Nessa altura, pergunta o autor: qual é a mensagem? E, responde: “Aprender com seus sucessos e erros, sem jamais renunciar a uma abordagem científica, sem jamais ceder nem à euforia nem ao pânico. O que de pior pode acontecer, em caso de crise, é renunciar aos conhecimentos adquiridos para recair nas paixões ideológicas”. Essas paixões, lembra, no século passado implicaram em “matança maior que qualquer epidemia”,
A comprovação da tese antes resumida começa pela demonstração dos notáveis avanços alcançados pela ciência econômica, possibilitando a melhor compreensão dos motores do crescimento. À luz dessa compreensão, Sorman empreende o balanço da globalização.
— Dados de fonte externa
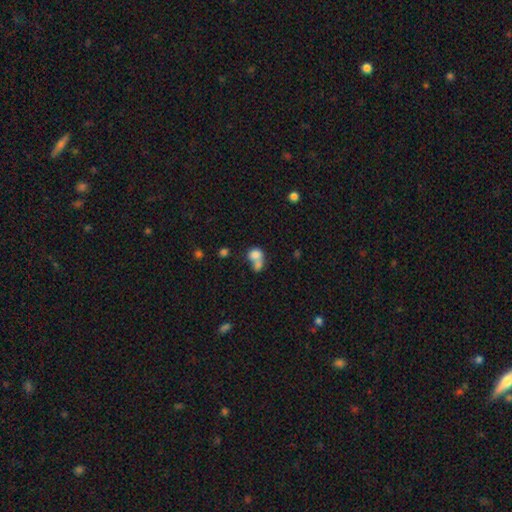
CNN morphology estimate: A smooth galaxy with no disk features (77%) that is round (50%). Merging: merger (66%).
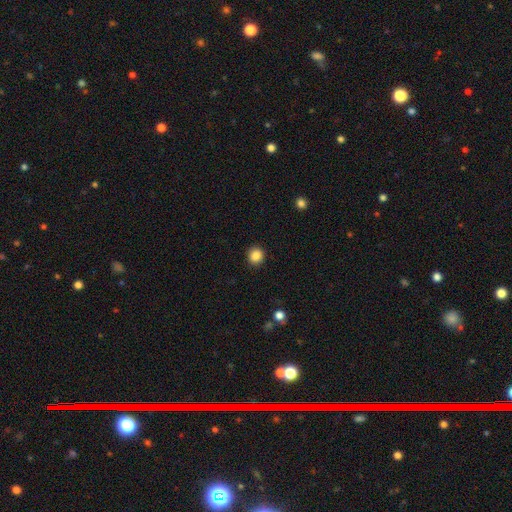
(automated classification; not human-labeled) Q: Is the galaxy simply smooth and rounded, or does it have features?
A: smooth — 86%.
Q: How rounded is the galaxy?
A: round — 86%.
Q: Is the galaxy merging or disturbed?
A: none — 91%.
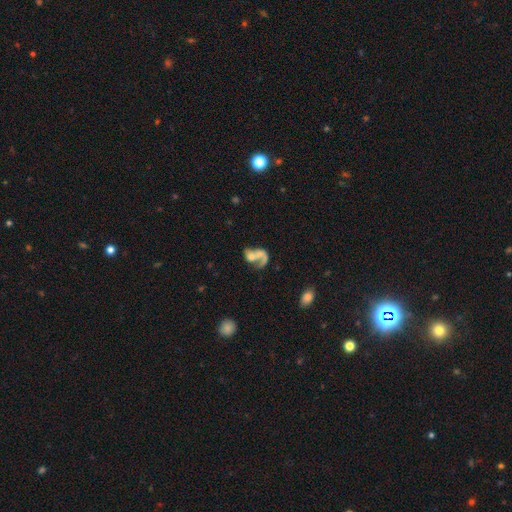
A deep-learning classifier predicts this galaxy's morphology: Q: Smooth or featured?
A: featured or disk (57%); runner-up: smooth (33%)
Q: Edge-on disk?
A: no (97%); runner-up: yes (3%)
Q: Bar?
A: no (75%); runner-up: weak (19%)
Q: Spiral arms?
A: yes (61%); runner-up: no (39%)
Q: Bulge size?
A: none (32%); runner-up: small (28%)
Q: Merging?
A: merger (48%); runner-up: major disturbance (24%)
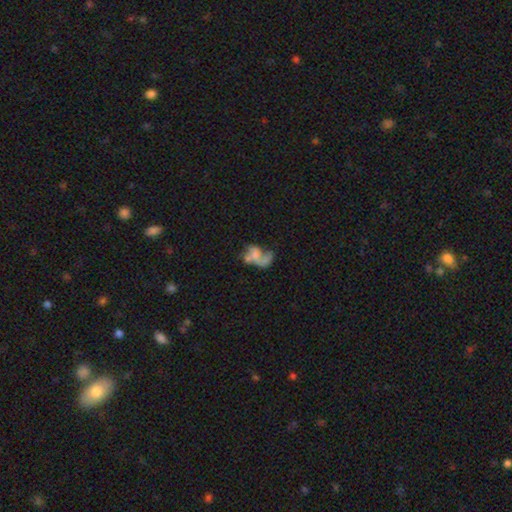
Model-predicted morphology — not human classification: This is possibly a featured or disk galaxy (58%). It is clearly not viewed edge-on (98%). Bar: likely no (76%). Spiral arm pattern: likely yes (63%). Central bulge: marginally none (45%). Merging: marginally major disturbance (34%).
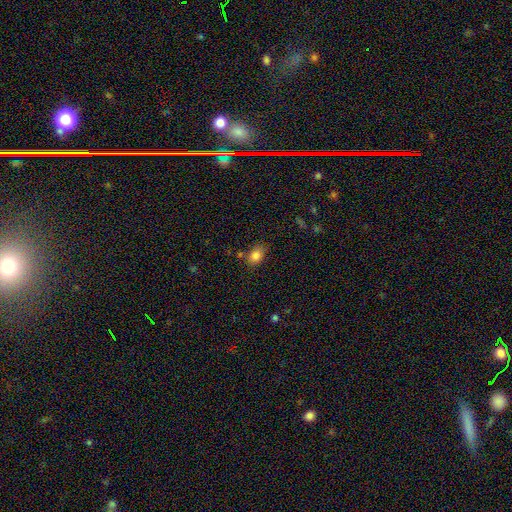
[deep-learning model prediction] This is clearly a smooth galaxy (83%). How rounded: likely in between (68%). Merging: likely none (69%).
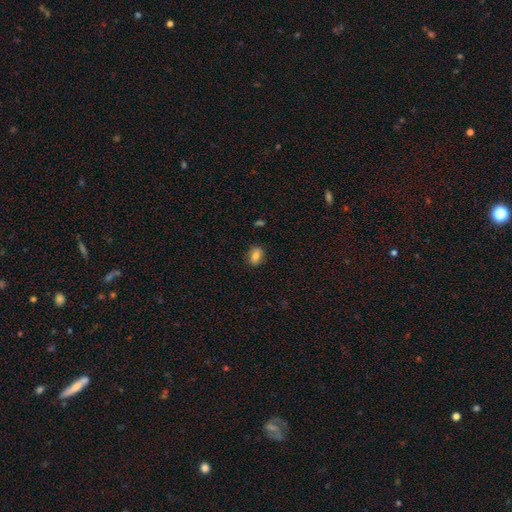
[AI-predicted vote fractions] A smooth galaxy with no disk features (80%) that is in between round and cigar-shaped (70%). Merging: none (85%).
Esse balanço é suficientemente abrangente para incluir não apenas os emergentes, como é de praxe, mas os continentes tradicionalmente retardatários e mesmo o Leste Europeu.

Igualmente inovadora é a análise do que denomina de declínio da Europa, isto é, o fato de que a criação da Comunidade não se tenha traduzido na disseminação do dinamismo apresentado pela Alemanha mas da contaminação do conjunto pelos “lanterninhas”. Acredita e irá tentar comprova-lo que corresponde a “fenômeno sem mistério” para os economistas. Como expositor de reconhecida competência, Sorman produz, também aqui, demonstração convincente do que afirma.
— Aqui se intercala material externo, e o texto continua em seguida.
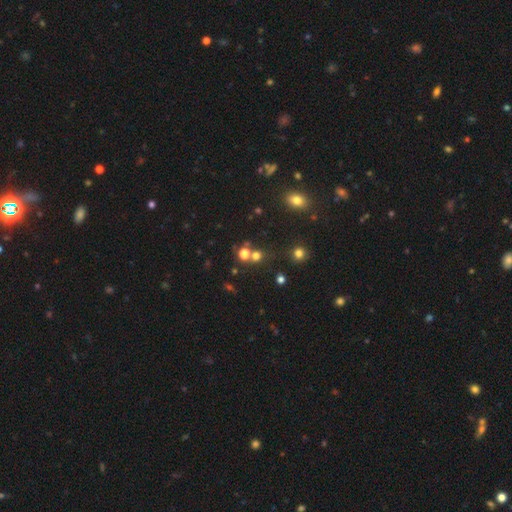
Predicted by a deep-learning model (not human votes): Overall: smooth (68%). How rounded: round (85%). Merging: none (63%; merger 26%).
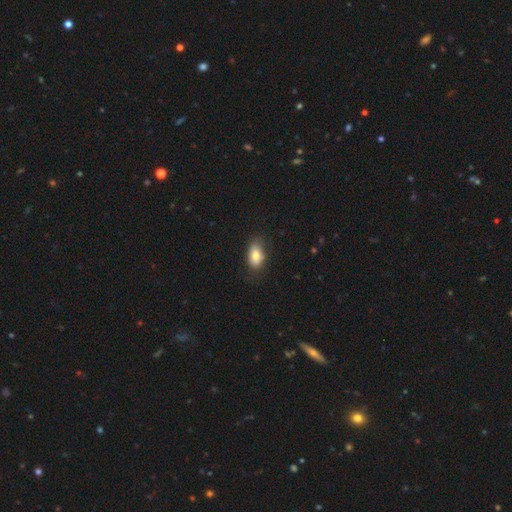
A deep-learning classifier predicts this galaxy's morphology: Smooth or featured: smooth — 77% (featured or disk — 15%)
How rounded: in between — 90% (round — 7%)
Merging: none — 72% (minor disturbance — 21%)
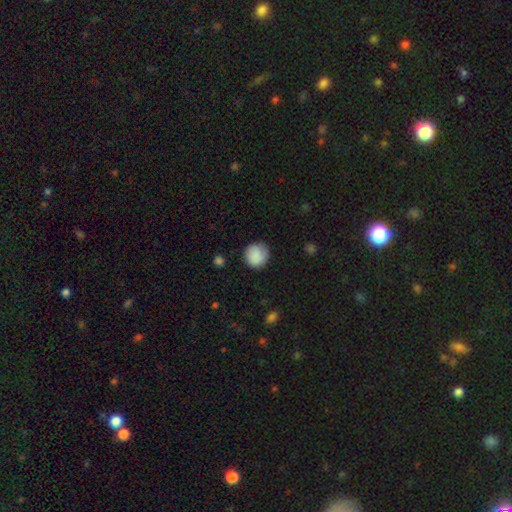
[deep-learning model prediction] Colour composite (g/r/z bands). It shows a smooth galaxy with no disk features (87%) that is round (91%). Merging: none (82%).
A conclusão central da obra acha-se formulada deste modo: a despeito das preferências políticas e das discórdias teóricas, a economia tornou-se uma ciência ancorada numa base de conhecimento e experiências incontestáveis. Sintetiza em dez teses o que conteria de consensual.


Guy Sorman
Nascido em Paris, em 1944, Guy Sorman é professor do Instituto de Ciência Política conhecido pela sigla em francês sciensepô e tem ministrado cursos em universidades norte-americanas, Stanford entre elas. Colabora regularmente nos principais jornais franceses, artigos transcritos em periódicos de diversos países. Tem publicado ensaios notáveis no site www.city-journal.org, mantido pelo Manhattan Institute for Political Research, sediado em New York. Seu último ensaio, dedicado ao Japão depois da última catástrofe natural, parte da tese de que “o país, com a classe de sempre, continuará sendo a principal potência asiática”.